Setidaknya 22 rumah di kampung yang dihuni lebih dari tiga puluh orang Kepala Keluarga (KK) dan masih satu rumpun antara satu suku dengan lainnya. Sejak pemerintah membuka program pendidikan gratis, beberapa anak akhirnya bisa bersekolah.

Kondisi tempat tinggal mereka juga masih sederhana, rumah beratap alang-alang, berlantai dan berbilik bambu dibalut rotan kemudian ditopang kayu hutan sebagai tiang utama. Ketersediaan air bersih hanya dipasok mobil tanki PAM setempat yang datang seminggu sekali untuk membagikan air bersih kepada warga, jika mobil tangki tidak datang mereka harus mencari air yang berjarak berkilometer di kampung lain.
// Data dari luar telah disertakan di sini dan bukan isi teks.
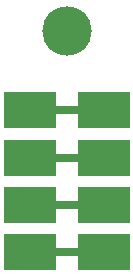
<source format=gbl>
%FSLAX25Y25*%
%MOIN*%
G70*
G01*
G75*
G04 Layer_Physical_Order=2*
G04 Layer_Color=65280*
%ADD10R,0.05906X0.03937*%
%ADD11R,0.05000X0.08000*%
%ADD12C,0.02500*%
%ADD13C,0.04000*%
%ADD14C,0.05000*%
%ADD15C,0.16500*%
%ADD16C,0.04000*%
%ADD17R,0.17716X0.12205*%
D12*
X512700Y613900D02*
X537306D01*
X537306Y613900D01*
X512700Y629648D02*
X537306D01*
X512700Y645396D02*
X537306D01*
X512700Y661144D02*
X537306D01*
D13*
X537306Y645396D02*
X537306Y645396D01*
D15*
X525000Y687500D02*
D03*
D16*
X543000Y630000D02*
D03*
X542500Y645500D02*
D03*
X507500Y661000D02*
D03*
X507000Y614000D02*
D03*
D17*
X512700Y613900D02*
D03*
X537306Y613900D02*
D03*
X512700Y629648D02*
D03*
X512700Y645396D02*
D03*
Y661144D02*
D03*
X537306Y629648D02*
D03*
Y645396D02*
D03*
Y661144D02*
D03*
M02*

</source>
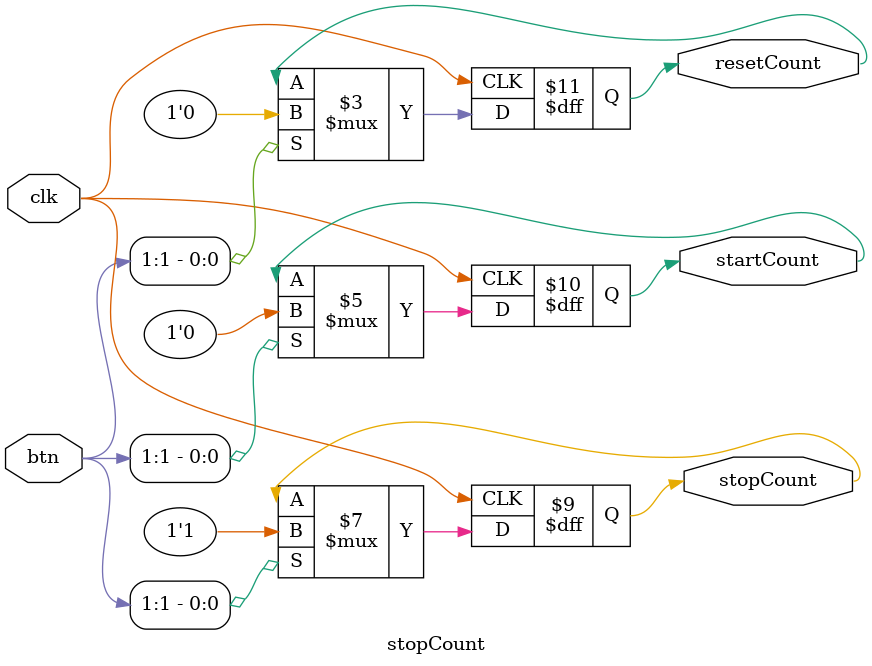
<source format=v>
`timescale 1ns / 1ps


module stopCount(input clk,input [3:0]btn,output reg startCount,output reg stopCount,output reg resetCount);
  
        always @(posedge clk) begin 
            if(btn[1]==1'b1)begin 
                resetCount <=1'b0;
                startCount<=1'b0;
                stopCount<=1'b1;
            end 
        end 
endmodule

</source>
Untuk penerangan di malam hari kini masyarakat bisa menikmati lampu listrik bantuan Pemda setempat yang bersumber pada dua alat tenaga surya ‘solar cell’ yang kini terpasang di atap rumbia rumah.

Kepala kampung Hirukawango, Yohanes Ramore (61) mengaku pangan utama dihasilkan dari berkebun ubi, jagung dan bertani padi kering yang hanya bisa ditanami satu kali setahun di kala musim penghujan, beruntung pemerintah setempat masih memberi jatah beras untuk warga miskin tiga bulan sekali.

Sebenarnya potensi alam di sekitar kampung tersebut sangat besar untuk dikembangkan, karena tidak jauh dari kampung tersebut terletak pantai indah yang masih satu kawasan tanah adat. Namun sayangnya kini sebagian besar kawasan itu telah dikuasai investor swasta yang ingin mengembangkan kawasan itu.

Pemda setempat mengakui lahan sepanjang pesisir pantai seluas 96 kilometer di Kabupaten yang baru mekar pada 2011 lalu itu, 80 persen sudah dikuasai investor asing maupun lokal secara legal. Jika investor swasta dan Pemda setempat didak melibatkan warga setempat untuk mengembangkan wilayah itu, tidak mustahil warga yang merupakan suku asli akan makin terdesak.